With respect to the latter, many of those cases include related claims under state consumer protection statutes, in addition to federal securities laws. In many instances, the companies and individuals behind these crypto-projects or ICOs face the threat of simultaneous actions by different actors (government and private), with different motivations or mandates, in different jurisdictions.
Looking Back, Looking Ahead
We have seen little change in the way regulators have pursued ICOs over the past year. Different government agencies continue to carve out their respective jurisdiction in this space. The SEC recently confirmed that it will continue to focus on cases involving unregistered securities offerings through ICOs, and use enforcement actions and public statements, as opposed to rulemaking, to provide guidance on ICOs.

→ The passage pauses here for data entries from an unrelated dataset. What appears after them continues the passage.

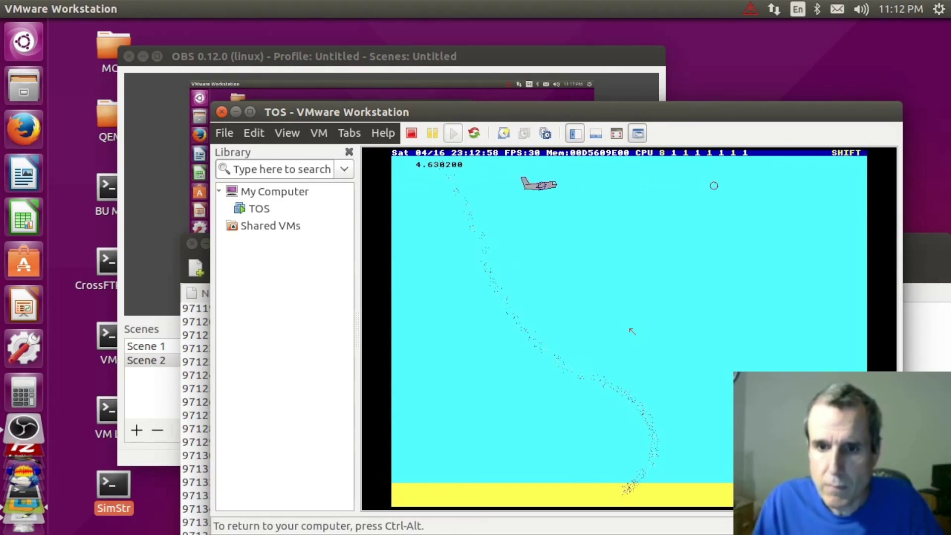
key(shift+Escape)
key(F5)
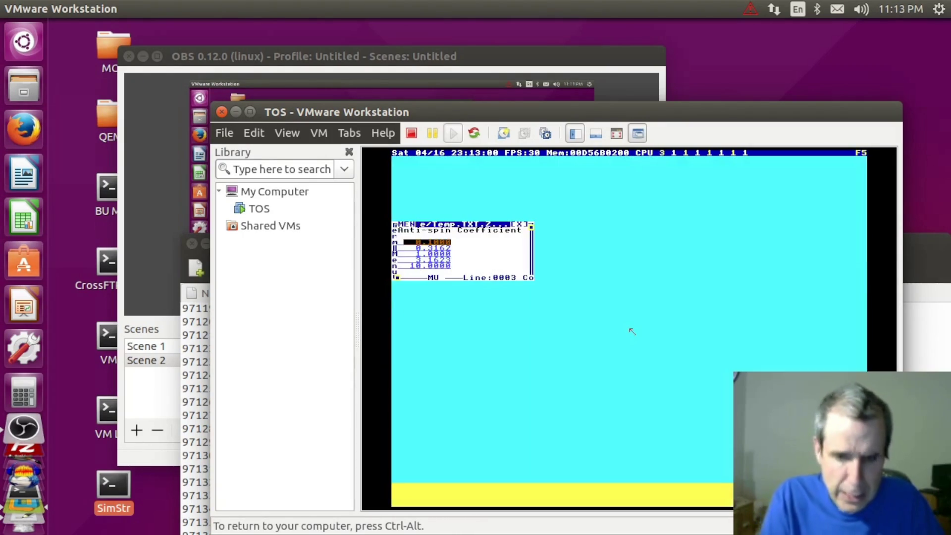
key(Escape)
key(Up)
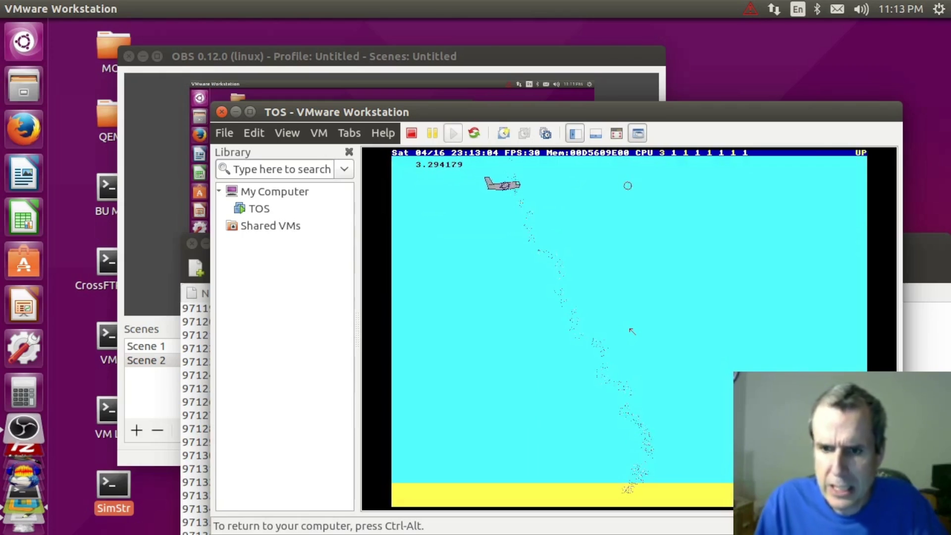
key(shift+Escape)
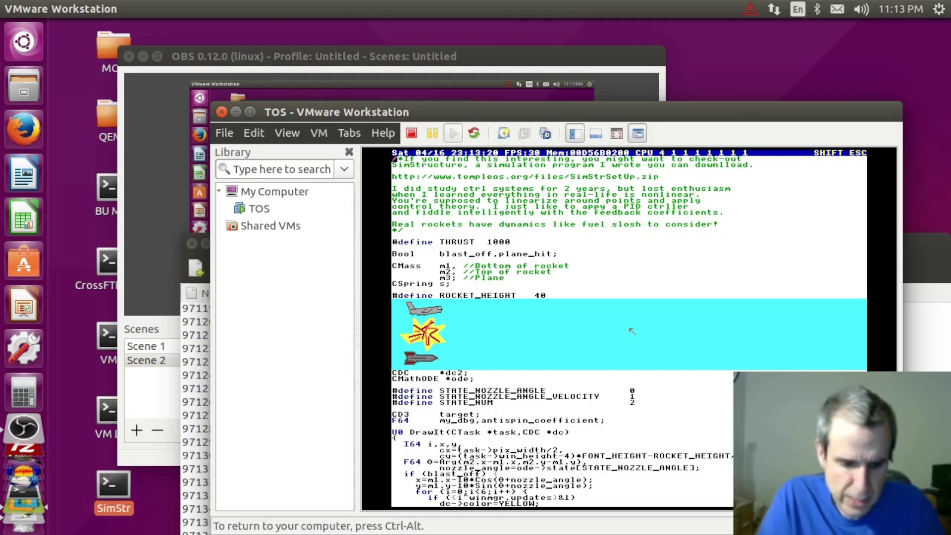
- Retry with a different anti-spin coefficient, quit the game and close its source document
key(F5)
key(Down)
key(Down)
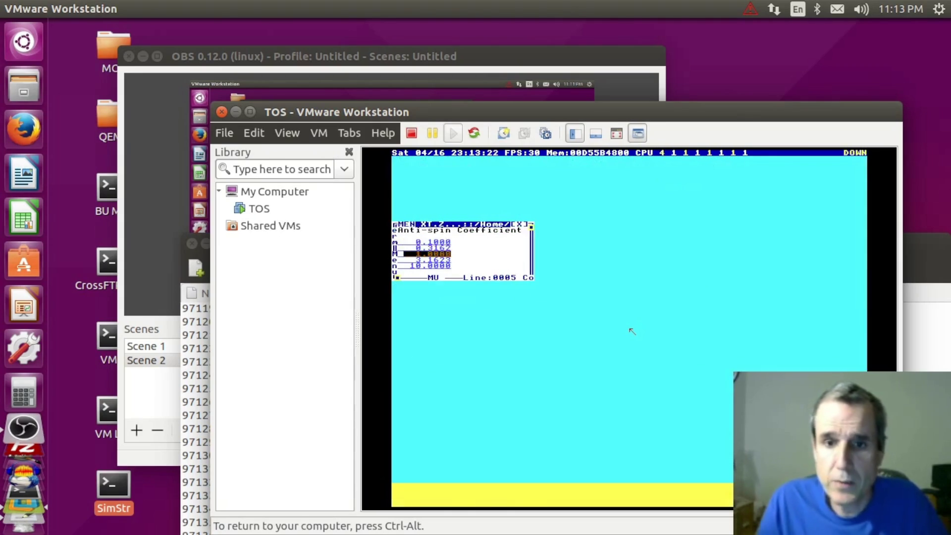
key(space)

Although the SEC is responsible for many of the on-going securities fraud actions against ICOs, the CFTC has also taken the position that digital currencies fall under its regulatory umbrella. The DOJ is involved where it or the SEC or CFTC believes that criminal activity has taken place. In the absence of new laws or regulations, we are likely to see this approach continue in the near future.